Wednesday, June 24, 2009

Yep... I am quiet...
Yep... there has been more hurt...
Yep...I have needed time to retreat, reflect and revitalize...

Thursday, June 4, 2009

How to describe how I feel??

This week has been a whirlwind emotionally...

Monday, Brit had to go back to court for her on year follow up hearing. The feelings, emotions, and memories that went into that trip to Sturgeon Bay and the time watching my daughter in court are indescribable.
The outcome? Although she was hoping for expungement - Brittany will continue to be on probation for one full year yet with the opportunity to have the felony diminished to a misdemeanor at that time. I pray for her - sometimes multiple times a day - that her decisions and choices each day take the rest of her life into account.
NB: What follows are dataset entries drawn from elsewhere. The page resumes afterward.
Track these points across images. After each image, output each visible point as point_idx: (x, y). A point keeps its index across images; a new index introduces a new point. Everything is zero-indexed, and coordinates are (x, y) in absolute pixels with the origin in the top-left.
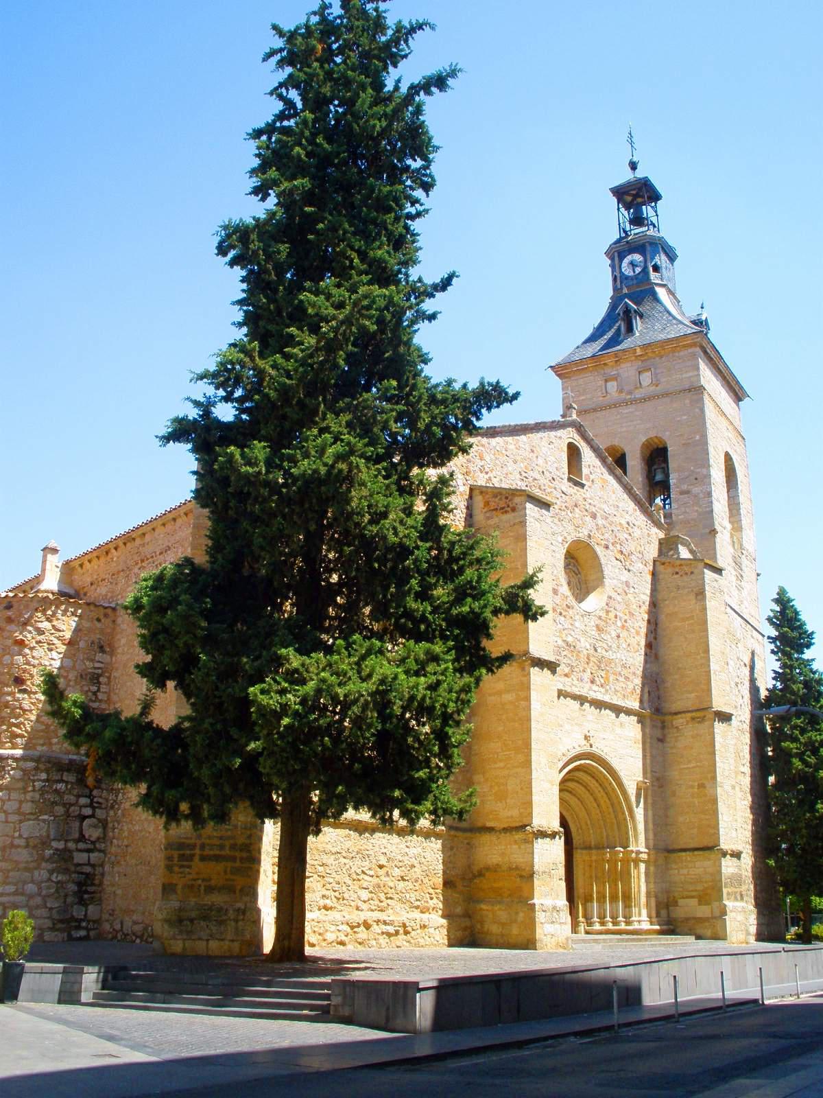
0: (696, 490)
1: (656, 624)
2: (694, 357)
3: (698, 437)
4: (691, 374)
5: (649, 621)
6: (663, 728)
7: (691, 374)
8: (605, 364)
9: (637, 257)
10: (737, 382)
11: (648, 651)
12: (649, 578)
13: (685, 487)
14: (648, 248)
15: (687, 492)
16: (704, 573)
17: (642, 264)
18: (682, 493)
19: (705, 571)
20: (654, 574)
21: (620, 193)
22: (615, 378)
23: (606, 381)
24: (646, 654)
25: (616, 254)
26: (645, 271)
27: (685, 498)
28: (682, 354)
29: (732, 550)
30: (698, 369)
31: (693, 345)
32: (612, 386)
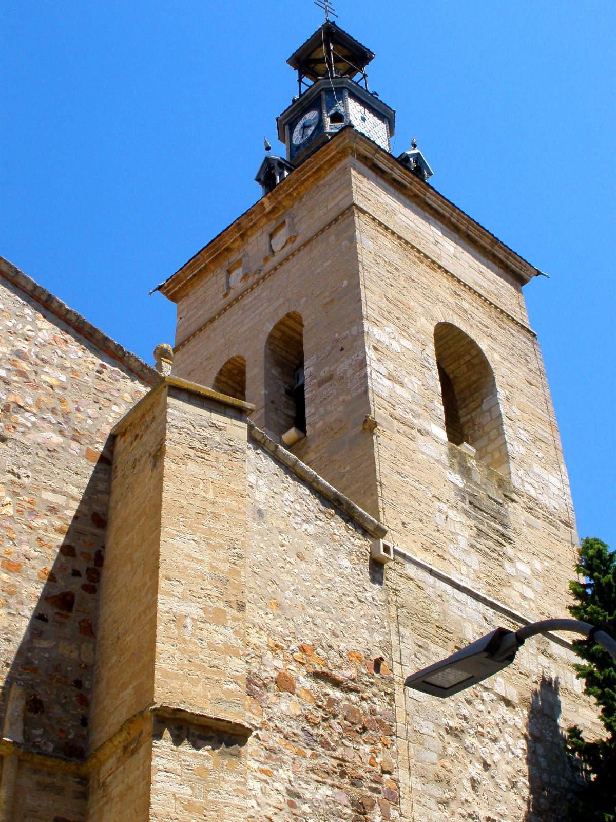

Tuesday was the one year anniversary of my divorce - in a way, it seems like a lifetime... SO much has happened since then and today, I realize that I am much stronger than I ever thought I was or could be!! I stand amazed at all that God has brought me to... and then brought me through. SO... never really alone!

Yesterday, Brit came over to address her graduation party invitations - for awhile this year, we were not even sure if there would be a high school graduation and or a reason to celebrate!! She made spaghetti for supper and ate cookie dough with us...and participated!! as if she misses it!! No conflict... great night!

Tonight is sure to be the most emotional...

Brittany will walk with her class and graduate from Kimberly High School with the class of 2009. I remember... when she was born... figuring out that she would be part of the class of 2009 and thinking that it was a lifetime away. It seems as though I blinked... and now she is graduating!
I have struggled this year with so many feelings this year with Brit... disappointment... anger... frustration... bitterness... embarrassment... betrayal... bewilderment... misunderstanding... denial... guilt... but always with love as the main motivator. and... although she thinks I may have... and many times, has thought of me as the enemy... I never stopped loving my daughter - not for a moment.

I had such high hopes for Brittany and the person that she was...
she has struggled... she has made big mistakes... she hasn't cared what could happen to her or thought about consequences... she won't be attending UW Parkside as planned...
and as she once dreamed...

So...
today is bittersweet...
BUT... it is sweet just the same.


SHE MADE IT!!

I am VERY proud that Brittany is graduating.

I am VERY proud that she has earned a scholarship.

I am celebrating!!



She is graduating... from high school and one chapter of her life...
this is not an ending but a beginning... of the rest of her life... she has a new chance...



I am VERY proud that Brittany is my daughter and I will hold my head high tonight...
and shed tears (I am already)...

and look forward to her future...

and new choices...

and new hopes and dreams...


I hope her future is so bright... she has to wear shades!!!